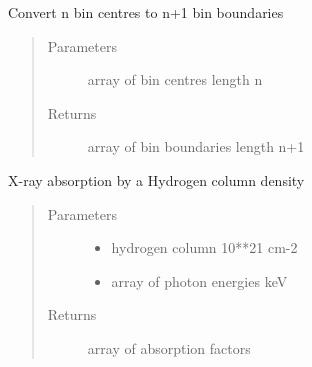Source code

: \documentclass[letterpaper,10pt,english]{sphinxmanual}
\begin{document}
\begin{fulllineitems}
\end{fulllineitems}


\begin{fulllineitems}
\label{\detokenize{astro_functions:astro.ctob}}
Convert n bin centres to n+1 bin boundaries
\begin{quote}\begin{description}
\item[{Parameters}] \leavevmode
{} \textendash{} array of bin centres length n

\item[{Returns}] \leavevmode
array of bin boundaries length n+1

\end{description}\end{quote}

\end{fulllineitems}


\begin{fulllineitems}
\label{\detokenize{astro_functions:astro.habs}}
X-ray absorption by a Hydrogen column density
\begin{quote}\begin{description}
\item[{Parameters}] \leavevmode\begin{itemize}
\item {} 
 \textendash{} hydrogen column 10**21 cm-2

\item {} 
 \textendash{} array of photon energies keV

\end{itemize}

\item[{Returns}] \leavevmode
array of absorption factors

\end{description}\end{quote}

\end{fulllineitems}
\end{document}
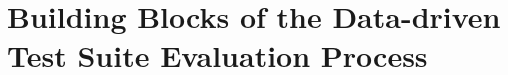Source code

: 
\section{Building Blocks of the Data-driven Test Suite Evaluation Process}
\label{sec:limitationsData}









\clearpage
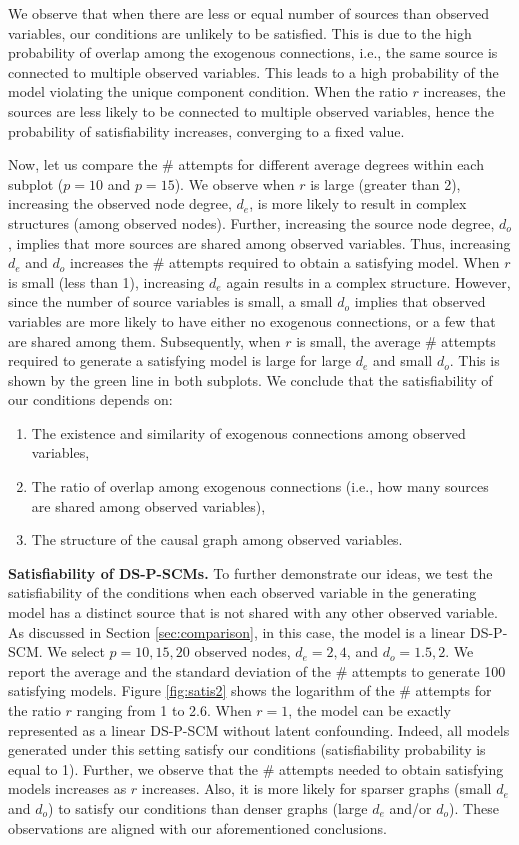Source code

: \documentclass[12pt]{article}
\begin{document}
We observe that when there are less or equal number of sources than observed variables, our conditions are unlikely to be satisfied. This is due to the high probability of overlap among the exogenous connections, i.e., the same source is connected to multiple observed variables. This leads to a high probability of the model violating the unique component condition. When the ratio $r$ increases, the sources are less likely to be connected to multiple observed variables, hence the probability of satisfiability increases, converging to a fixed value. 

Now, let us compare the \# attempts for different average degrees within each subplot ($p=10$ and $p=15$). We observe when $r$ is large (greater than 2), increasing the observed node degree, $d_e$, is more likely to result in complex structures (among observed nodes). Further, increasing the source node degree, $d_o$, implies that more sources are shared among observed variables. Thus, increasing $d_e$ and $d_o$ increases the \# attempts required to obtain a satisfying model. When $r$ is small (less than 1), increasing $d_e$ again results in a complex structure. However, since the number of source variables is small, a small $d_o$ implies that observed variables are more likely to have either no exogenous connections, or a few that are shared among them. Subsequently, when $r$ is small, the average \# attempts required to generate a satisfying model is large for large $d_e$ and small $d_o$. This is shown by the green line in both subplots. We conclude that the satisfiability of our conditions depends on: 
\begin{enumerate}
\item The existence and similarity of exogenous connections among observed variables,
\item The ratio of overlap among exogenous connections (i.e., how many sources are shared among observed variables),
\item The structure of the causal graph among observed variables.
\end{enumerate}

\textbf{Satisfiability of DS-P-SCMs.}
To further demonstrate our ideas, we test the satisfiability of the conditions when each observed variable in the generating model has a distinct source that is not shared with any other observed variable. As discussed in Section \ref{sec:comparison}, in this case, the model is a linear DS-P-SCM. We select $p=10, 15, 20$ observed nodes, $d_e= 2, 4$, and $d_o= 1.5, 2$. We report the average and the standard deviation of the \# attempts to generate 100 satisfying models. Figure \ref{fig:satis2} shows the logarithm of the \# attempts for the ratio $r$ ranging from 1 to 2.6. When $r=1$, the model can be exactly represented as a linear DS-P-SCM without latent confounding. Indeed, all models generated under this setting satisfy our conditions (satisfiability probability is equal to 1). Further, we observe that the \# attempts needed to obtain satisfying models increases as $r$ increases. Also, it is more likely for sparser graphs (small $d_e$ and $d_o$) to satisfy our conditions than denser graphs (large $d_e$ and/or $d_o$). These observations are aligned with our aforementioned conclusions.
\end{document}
-=-=-
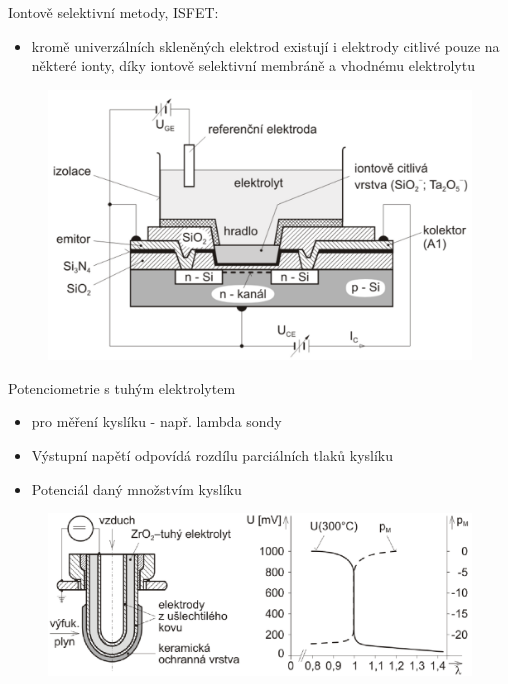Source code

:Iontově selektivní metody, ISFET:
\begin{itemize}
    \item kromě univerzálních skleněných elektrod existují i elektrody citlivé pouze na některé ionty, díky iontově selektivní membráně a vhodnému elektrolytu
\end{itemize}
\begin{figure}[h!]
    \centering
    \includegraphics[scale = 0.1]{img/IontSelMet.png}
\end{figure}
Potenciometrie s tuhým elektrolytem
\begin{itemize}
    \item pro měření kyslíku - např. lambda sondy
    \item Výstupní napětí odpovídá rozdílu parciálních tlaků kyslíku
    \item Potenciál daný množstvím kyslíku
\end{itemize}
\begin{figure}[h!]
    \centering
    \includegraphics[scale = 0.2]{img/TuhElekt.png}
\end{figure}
-=-=-
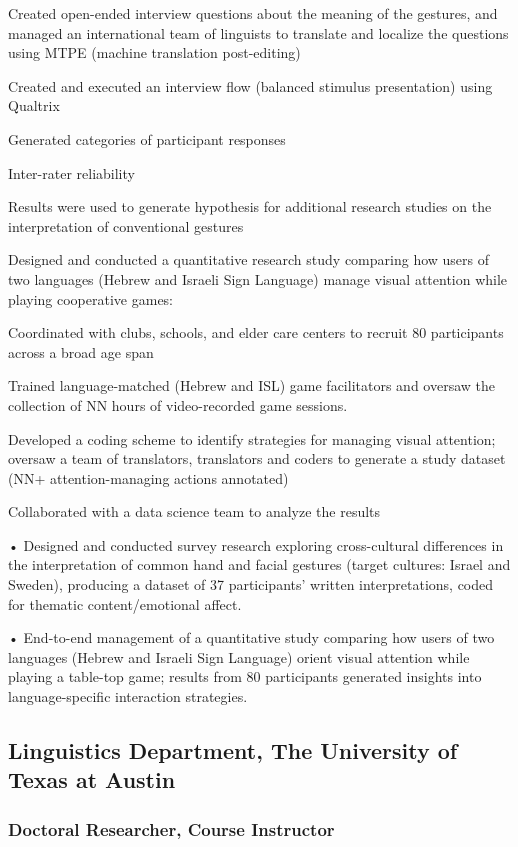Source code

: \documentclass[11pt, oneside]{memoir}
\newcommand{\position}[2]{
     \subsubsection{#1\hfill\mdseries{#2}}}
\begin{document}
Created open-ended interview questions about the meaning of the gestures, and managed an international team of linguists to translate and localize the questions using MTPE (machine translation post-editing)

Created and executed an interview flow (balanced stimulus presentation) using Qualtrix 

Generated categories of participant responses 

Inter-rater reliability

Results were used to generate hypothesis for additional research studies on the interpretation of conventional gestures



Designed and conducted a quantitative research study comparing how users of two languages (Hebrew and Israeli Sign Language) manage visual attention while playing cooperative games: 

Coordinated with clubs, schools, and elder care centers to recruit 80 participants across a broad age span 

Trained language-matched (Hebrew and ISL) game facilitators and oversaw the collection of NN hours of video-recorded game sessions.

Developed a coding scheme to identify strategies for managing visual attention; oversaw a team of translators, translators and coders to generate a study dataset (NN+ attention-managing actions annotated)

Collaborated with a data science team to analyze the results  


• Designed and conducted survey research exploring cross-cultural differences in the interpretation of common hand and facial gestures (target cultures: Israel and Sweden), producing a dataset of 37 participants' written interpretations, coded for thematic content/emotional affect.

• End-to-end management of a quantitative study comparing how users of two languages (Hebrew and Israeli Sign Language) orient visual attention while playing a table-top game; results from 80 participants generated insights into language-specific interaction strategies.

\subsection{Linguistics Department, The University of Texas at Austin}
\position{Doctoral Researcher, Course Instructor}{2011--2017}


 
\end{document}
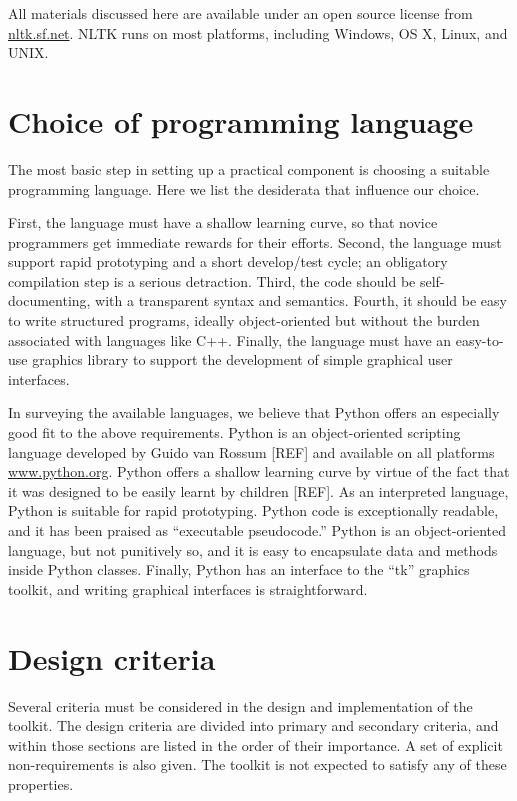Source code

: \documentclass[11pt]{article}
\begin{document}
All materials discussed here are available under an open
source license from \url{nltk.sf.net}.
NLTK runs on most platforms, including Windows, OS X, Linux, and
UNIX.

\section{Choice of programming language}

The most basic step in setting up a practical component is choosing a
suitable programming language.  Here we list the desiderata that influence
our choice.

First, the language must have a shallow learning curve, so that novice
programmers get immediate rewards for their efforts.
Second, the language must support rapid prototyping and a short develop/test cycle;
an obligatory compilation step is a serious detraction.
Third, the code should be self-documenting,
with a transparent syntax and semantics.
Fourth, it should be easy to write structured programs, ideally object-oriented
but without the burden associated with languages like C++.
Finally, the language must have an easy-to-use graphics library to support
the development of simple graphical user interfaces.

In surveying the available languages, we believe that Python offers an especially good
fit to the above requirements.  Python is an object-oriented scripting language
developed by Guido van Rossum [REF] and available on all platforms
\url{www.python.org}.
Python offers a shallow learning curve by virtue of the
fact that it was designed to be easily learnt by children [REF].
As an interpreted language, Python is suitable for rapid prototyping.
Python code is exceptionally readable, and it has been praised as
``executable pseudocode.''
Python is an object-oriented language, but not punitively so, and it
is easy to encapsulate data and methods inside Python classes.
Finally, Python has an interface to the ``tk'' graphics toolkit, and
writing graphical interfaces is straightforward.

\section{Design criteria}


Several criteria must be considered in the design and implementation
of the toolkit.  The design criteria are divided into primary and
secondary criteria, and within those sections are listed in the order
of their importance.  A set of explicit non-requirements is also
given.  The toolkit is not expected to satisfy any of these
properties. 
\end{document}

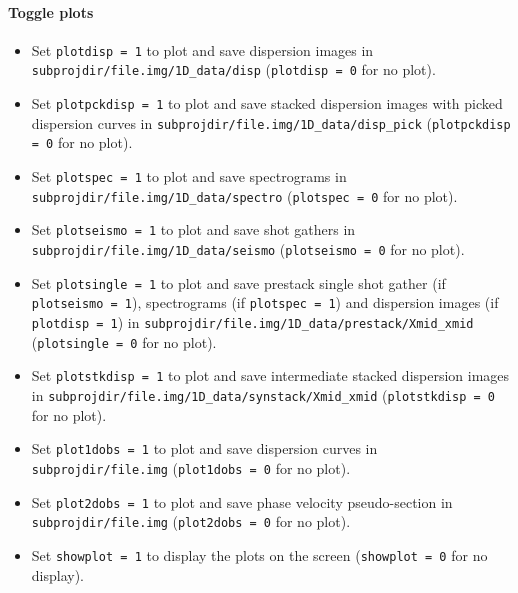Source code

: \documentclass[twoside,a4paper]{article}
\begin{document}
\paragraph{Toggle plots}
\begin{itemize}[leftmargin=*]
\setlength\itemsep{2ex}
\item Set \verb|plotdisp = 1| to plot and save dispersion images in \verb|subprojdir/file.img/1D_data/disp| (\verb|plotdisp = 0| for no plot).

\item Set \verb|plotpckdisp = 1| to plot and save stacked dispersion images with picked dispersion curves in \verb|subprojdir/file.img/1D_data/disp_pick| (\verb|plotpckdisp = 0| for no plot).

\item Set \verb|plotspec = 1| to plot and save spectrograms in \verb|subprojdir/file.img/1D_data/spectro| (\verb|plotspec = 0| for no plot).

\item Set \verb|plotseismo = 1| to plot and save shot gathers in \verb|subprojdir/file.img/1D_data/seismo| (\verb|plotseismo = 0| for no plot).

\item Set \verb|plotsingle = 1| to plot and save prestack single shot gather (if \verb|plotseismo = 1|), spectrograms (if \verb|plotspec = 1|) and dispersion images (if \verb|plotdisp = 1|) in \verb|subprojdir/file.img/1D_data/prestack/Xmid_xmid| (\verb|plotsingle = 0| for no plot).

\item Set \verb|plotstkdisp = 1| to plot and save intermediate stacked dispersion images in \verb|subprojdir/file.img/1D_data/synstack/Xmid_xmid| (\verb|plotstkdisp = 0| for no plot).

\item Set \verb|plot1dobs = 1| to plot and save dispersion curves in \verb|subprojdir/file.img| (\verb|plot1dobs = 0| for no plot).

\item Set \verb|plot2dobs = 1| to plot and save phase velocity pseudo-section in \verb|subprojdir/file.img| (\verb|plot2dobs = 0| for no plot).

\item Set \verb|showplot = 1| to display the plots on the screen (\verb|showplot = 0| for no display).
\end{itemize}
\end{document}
-=-=-
▶ EXERCISE OBJECTIVE:
Nothing but the lines above from the one containing "The most basic" through the one containing "the development of" should appear in the answer, each repeated exactly.

▶ EXERCISE OUTPUT:
The most basic step in setting up a practical component is choosing a
suitable programming language.  Here we list the desiderata that influence
our choice.

First, the language must have a shallow learning curve, so that novice
programmers get immediate rewards for their efforts.
Second, the language must support rapid prototyping and a short develop/test cycle;
an obligatory compilation step is a serious detraction.
Third, the code should be self-documenting,
with a transparent syntax and semantics.
Fourth, it should be easy to write structured programs, ideally object-oriented
but without the burden associated with languages like C++.
Finally, the language must have an easy-to-use graphics library to support
the development of simple graphical user interfaces.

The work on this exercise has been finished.